First, when price spikes make headlines, it is too tempting politically not to intervene, or threaten to intervene, so as to protect defenseless customers from “selfish generators” who “take advantage of an energy crisis.” One only has to look at the political reaction to high gasoline prices in the wake of Hurricane Katrina to see that political demagoguery is alive and well.
The difficulty, of course, is that high energy market prices may be associated with some form of anticompetitive supplier behavior. Although anticompetitive behavior clearly requires intervention, high prices don’t necessarily mean anticompetitive behavior exists; instead, they may reflect volatile supply-and-demand conditions. The best response to anticompetitive behavior is not to use so blunt a policy instrument as price caps.

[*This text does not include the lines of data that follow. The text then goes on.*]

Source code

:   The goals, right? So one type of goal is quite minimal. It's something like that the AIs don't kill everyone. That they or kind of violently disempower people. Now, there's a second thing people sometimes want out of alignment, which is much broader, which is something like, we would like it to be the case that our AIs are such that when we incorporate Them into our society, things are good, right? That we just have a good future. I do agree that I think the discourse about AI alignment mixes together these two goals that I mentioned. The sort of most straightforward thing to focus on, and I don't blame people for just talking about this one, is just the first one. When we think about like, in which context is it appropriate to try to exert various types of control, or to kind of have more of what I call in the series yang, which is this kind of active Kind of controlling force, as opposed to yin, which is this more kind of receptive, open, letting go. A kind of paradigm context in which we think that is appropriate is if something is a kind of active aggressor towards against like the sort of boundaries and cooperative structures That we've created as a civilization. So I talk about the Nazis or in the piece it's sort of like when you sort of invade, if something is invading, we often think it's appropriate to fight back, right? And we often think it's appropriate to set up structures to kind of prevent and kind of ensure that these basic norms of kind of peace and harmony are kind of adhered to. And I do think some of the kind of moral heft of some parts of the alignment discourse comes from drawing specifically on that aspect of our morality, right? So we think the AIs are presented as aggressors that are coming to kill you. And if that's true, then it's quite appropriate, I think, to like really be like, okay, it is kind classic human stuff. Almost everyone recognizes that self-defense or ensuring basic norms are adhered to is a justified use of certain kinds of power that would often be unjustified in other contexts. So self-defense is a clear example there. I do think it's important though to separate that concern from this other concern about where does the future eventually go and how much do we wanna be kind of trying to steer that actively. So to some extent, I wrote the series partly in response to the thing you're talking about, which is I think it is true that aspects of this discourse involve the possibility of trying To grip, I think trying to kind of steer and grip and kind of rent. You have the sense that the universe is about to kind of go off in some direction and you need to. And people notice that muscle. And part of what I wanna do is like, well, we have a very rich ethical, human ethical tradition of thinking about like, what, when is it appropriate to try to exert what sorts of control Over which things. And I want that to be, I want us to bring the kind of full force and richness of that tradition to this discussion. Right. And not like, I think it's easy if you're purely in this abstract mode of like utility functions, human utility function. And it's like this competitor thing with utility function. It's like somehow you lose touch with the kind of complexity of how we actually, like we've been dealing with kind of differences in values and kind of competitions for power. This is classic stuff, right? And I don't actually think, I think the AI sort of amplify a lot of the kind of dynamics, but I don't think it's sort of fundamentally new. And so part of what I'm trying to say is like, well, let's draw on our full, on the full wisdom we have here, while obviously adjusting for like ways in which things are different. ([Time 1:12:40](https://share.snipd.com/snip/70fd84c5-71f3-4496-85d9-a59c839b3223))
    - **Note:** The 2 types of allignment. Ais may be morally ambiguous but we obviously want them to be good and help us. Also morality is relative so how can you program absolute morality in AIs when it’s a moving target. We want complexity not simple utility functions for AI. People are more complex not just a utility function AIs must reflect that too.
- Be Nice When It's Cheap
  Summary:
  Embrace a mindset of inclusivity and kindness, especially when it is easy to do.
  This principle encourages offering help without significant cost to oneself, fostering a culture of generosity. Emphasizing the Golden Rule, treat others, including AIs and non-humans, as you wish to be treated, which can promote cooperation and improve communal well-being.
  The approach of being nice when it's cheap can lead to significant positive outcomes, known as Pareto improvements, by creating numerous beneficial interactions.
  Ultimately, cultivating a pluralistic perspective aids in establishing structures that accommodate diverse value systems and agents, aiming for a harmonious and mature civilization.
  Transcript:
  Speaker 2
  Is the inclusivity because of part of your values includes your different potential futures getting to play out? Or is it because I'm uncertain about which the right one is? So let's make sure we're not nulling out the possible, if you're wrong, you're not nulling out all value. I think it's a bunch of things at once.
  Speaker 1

As evinced by the California meltdown, it can take regulators years of expensive litigation to determine whether high prices were the result of supply shortages, weather conditions, anticompetitive behavior, or some combination of all of those factors. If generation owners have no other source of market compensation, especially owners of peaking and intermediate units that are dependent on revenues earned over a limited number of hours, they will be less likely to invest.
Taking Your Lumps
Another risk to generators arises from revenue uncertainty caused by the “lumpy” nature of capacity investments, coupled with the lack of demand responsiveness. Financing for generators with high revenue uncertainty simply may be unavailable, even when such investments may be valuable for the system as a whole. Unless the full value of reliability is captured separately, its public good status will lead to under-investment in capacity.
This is particularly true as wholesale energy markets become more focused at the zonal and even individual generator level. Although these focused markets can send more appropriate price signals to investors, one ironic consequence is a higher concentration of suppliers, with the resulting increased potential for market power and greater price volatility. As a result, individual investment decisions, as well as individual operational decisions, will have more profound impacts on wholesale energy prices in these smaller markets.
Consider a transmission-constrained region where new generation investment is valuable from the standpoint of both reliability and energy. Suppose one or more large generating units are in that region, built to exploit economies of scale. If the region is small and transmission constrained, these generating units are likely to have a disproportionate impact on market clearing prices and overall system reliability. These generators may find themselves in an odd position: As long as they operate, energy prices will be set relatively low and the generator will not recover replacement costs. But, if one of the generators suffers a forced outage, market prices may spike and reliability drop, perhaps dangerously so. This is what we call the “endogeneity” problem.